PROBLEM TO WORK ON |
Please filter the entries and return only the lines that include "information".

-- EXERCISE DATA follows --

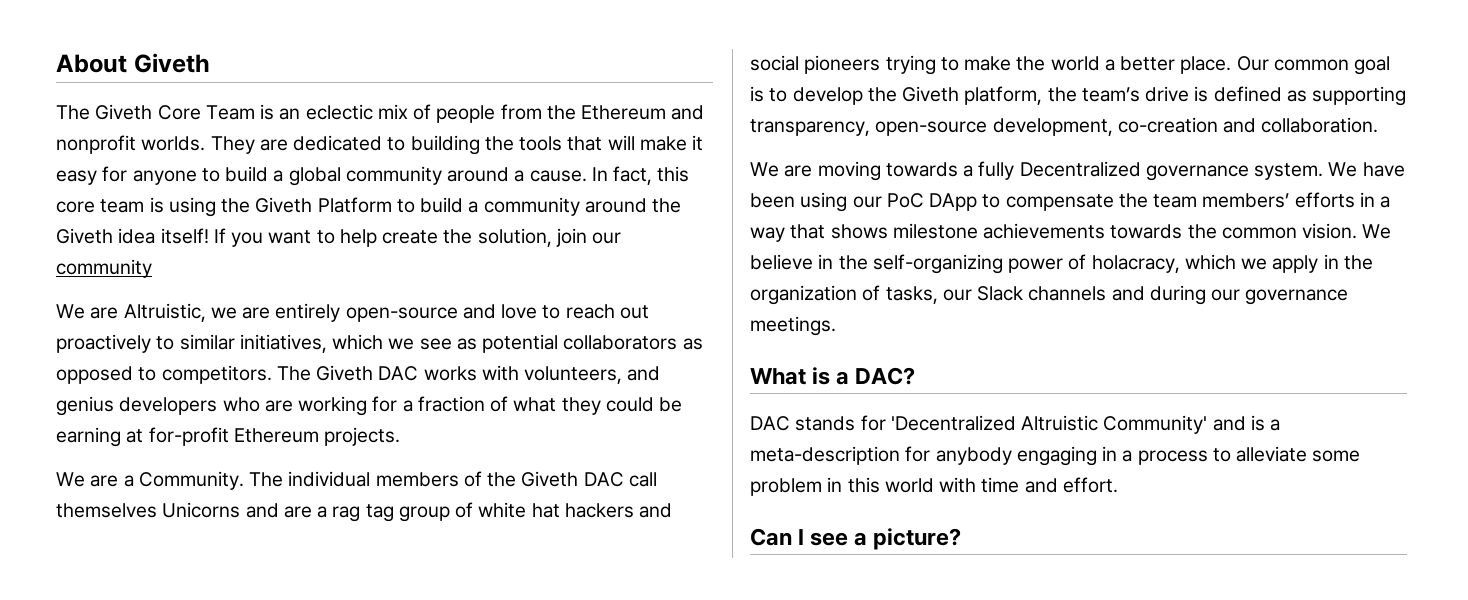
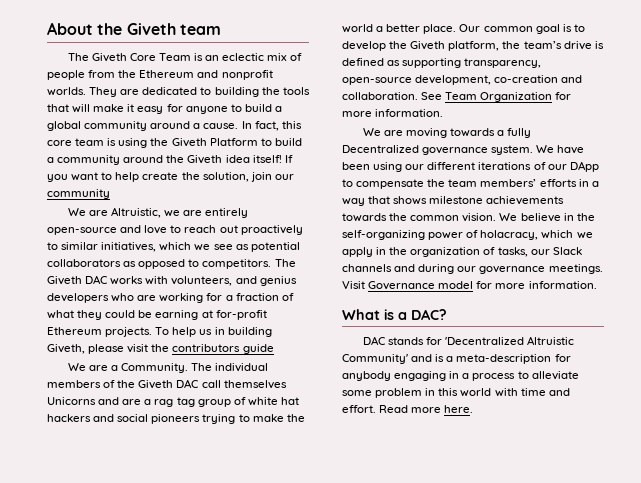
[133,53,210,73] Giveth -> [97,23,221,35] the Giveth team
(401, 436) none -> [155,327,272,337] [47,344,274,354] To help us in building Giveth, please visit the contributors guide
(1379, 125) none -> [421,92,572,102] [342,109,444,117] See Team Organization for more information.
[886,193,924,208] PoC -> [427,162,567,170] different iterations of our
(836, 326) none -> [342,281,597,290] Visit Governance model for more information.
[750,528,962,550] // Can I see a picture? -> [379,405,474,413] Read more here.

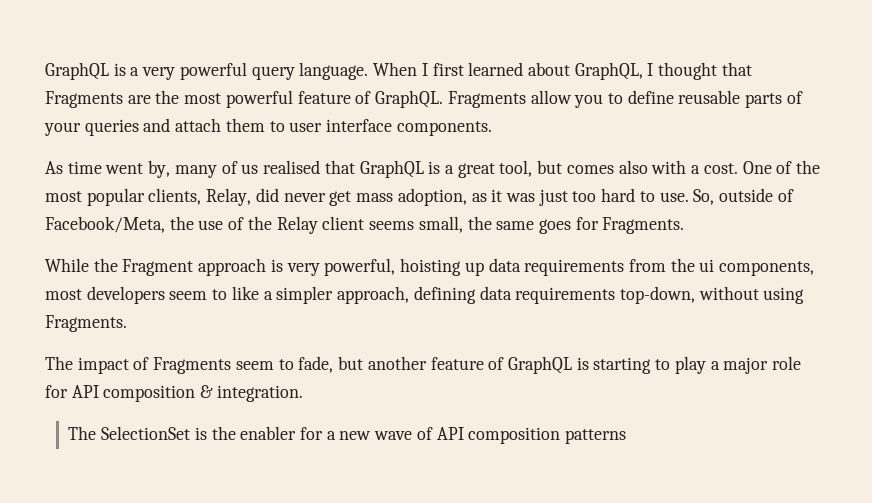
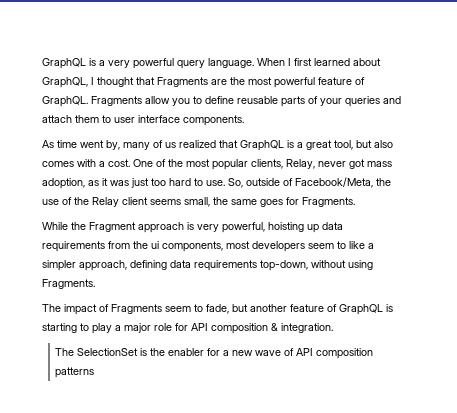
[263,160,321,174] realised -> [179,140,216,148] realized
[566,160,648,174] comes also -> [374,140,393,148] [42,161,74,167] also comes
[255,188,352,206] did never get -> [318,159,365,169] never got

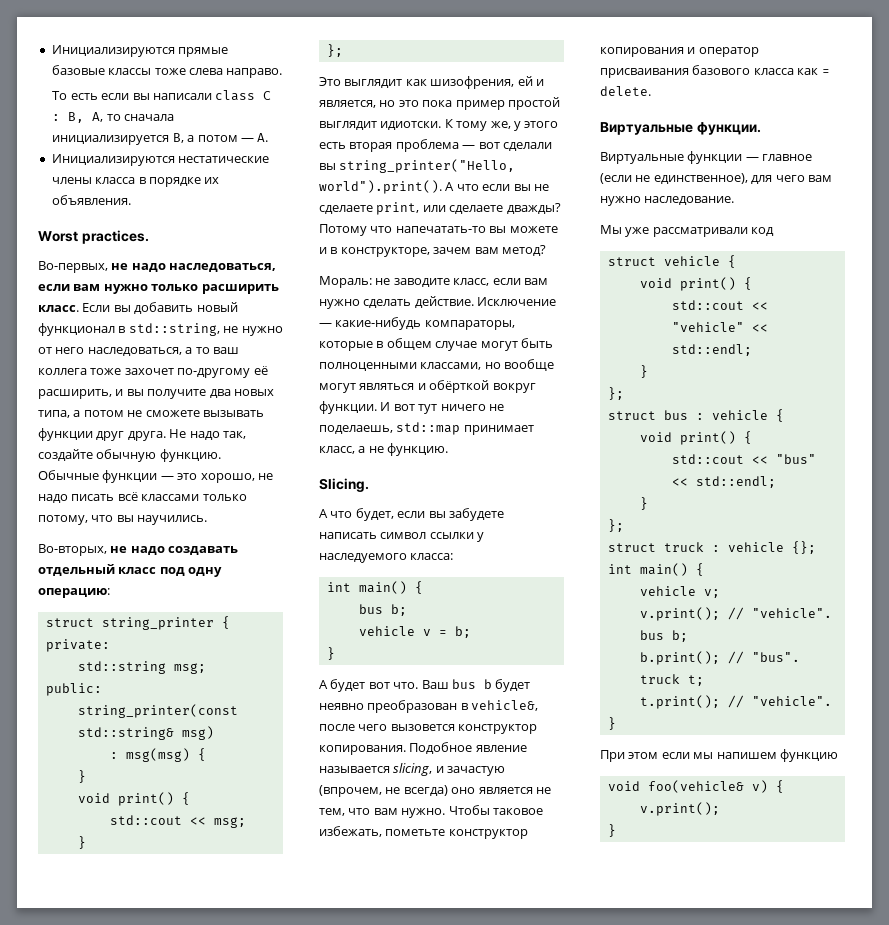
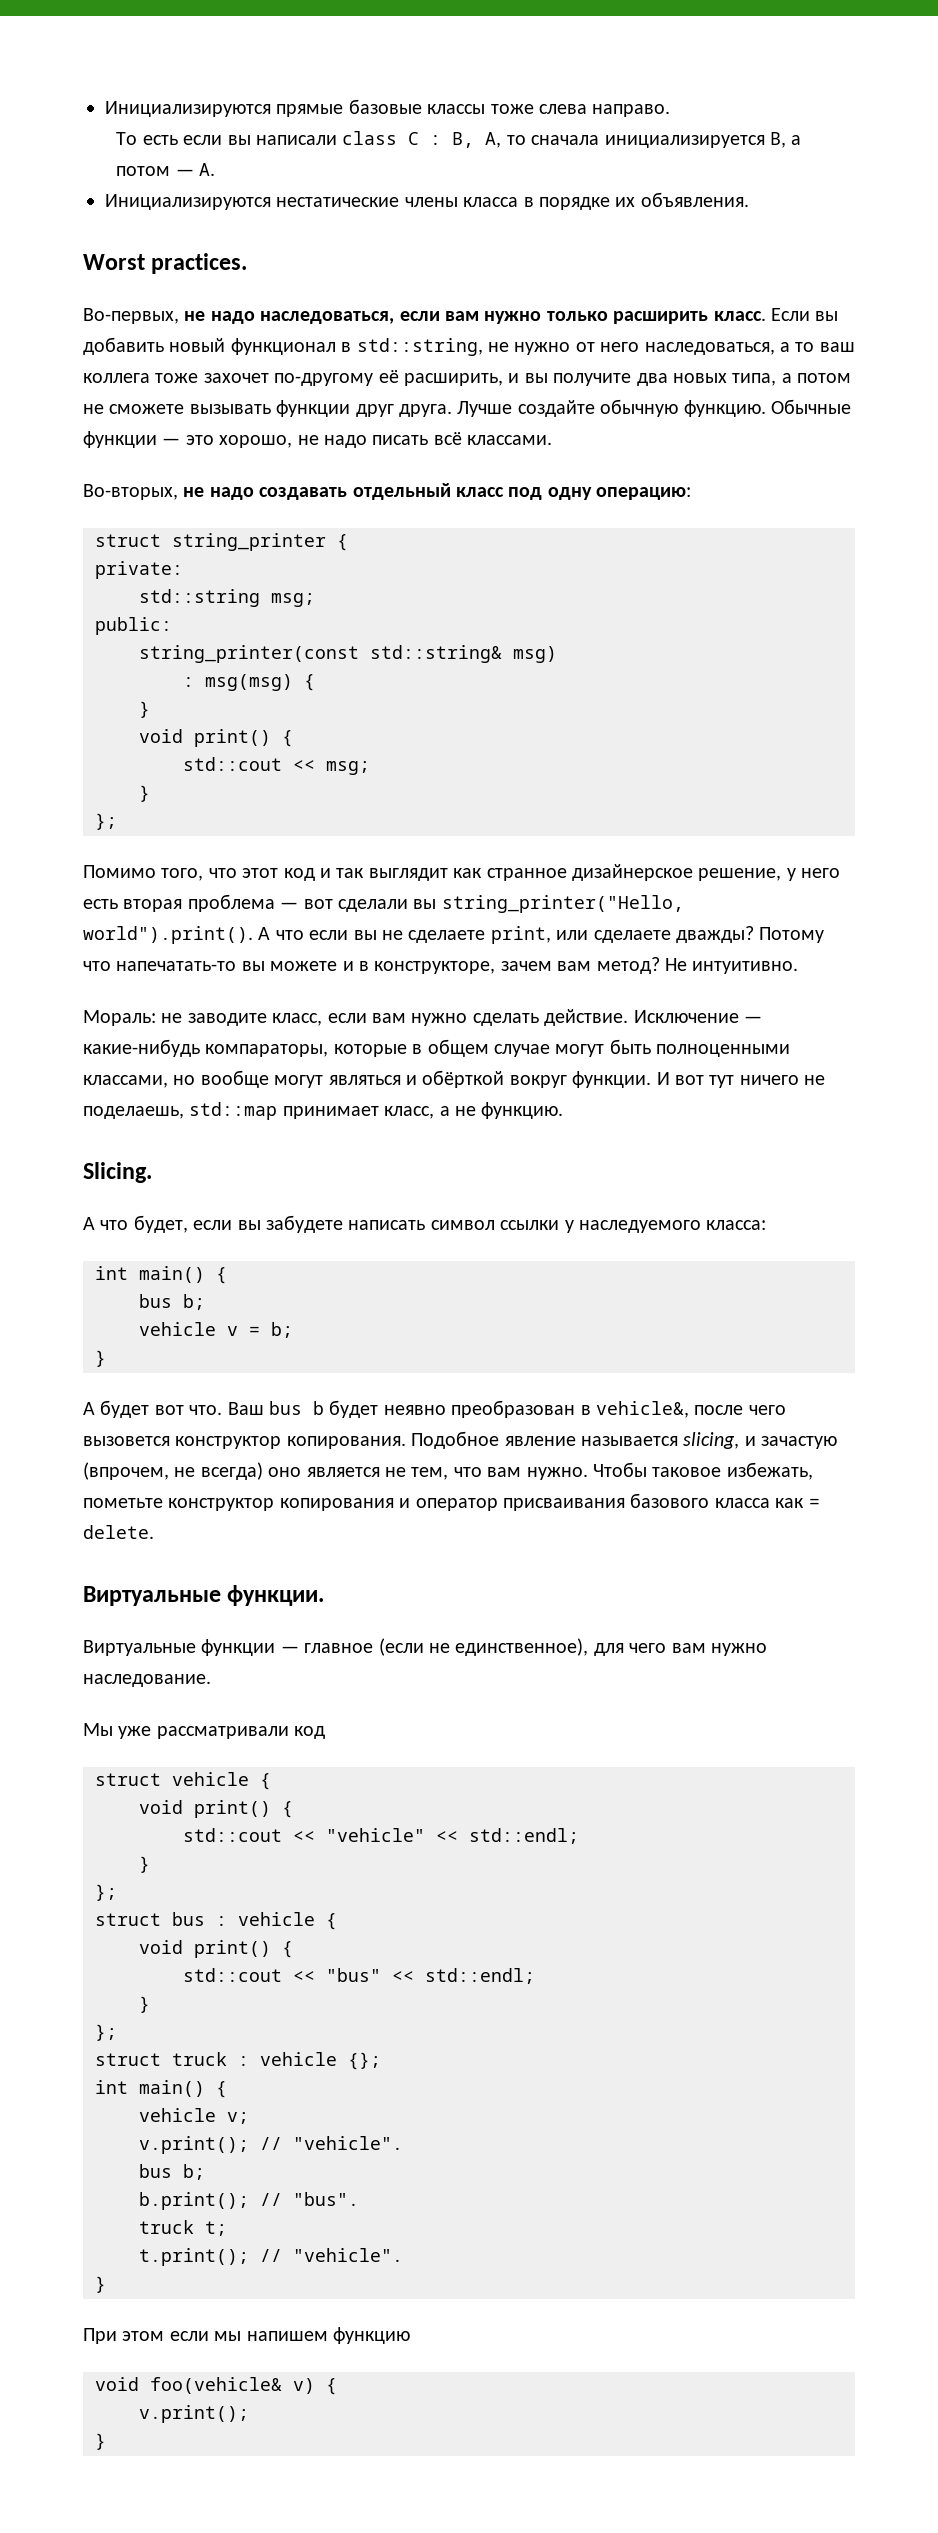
[169,429,246,440] Не надо так, -> [457,401,513,417] Лучше
[141,494,247,501] [38,515,208,525] классами только потому, что вы научились. -> [467,435,553,445] классами.
[319,76,544,89] [319,97,560,110] [319,119,559,131] Это выглядит как шизофрения, ей и является, но это пока пример простой выглядит идиотски. К тому же, у этого -> [83,864,841,881] Помимо того, что этот код и так выглядит как странное дизайнерское решение, у него
(546, 250) none -> [664,958,799,974] Не интуитивно.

-- EXERCISE DATA concluded --

PROBLEM SOLUTION |
(1379, 125) none -> [421,92,572,102] [342,109,444,117] See Team Organization for more information.
(836, 326) none -> [342,281,597,290] Visit Governance model for more information.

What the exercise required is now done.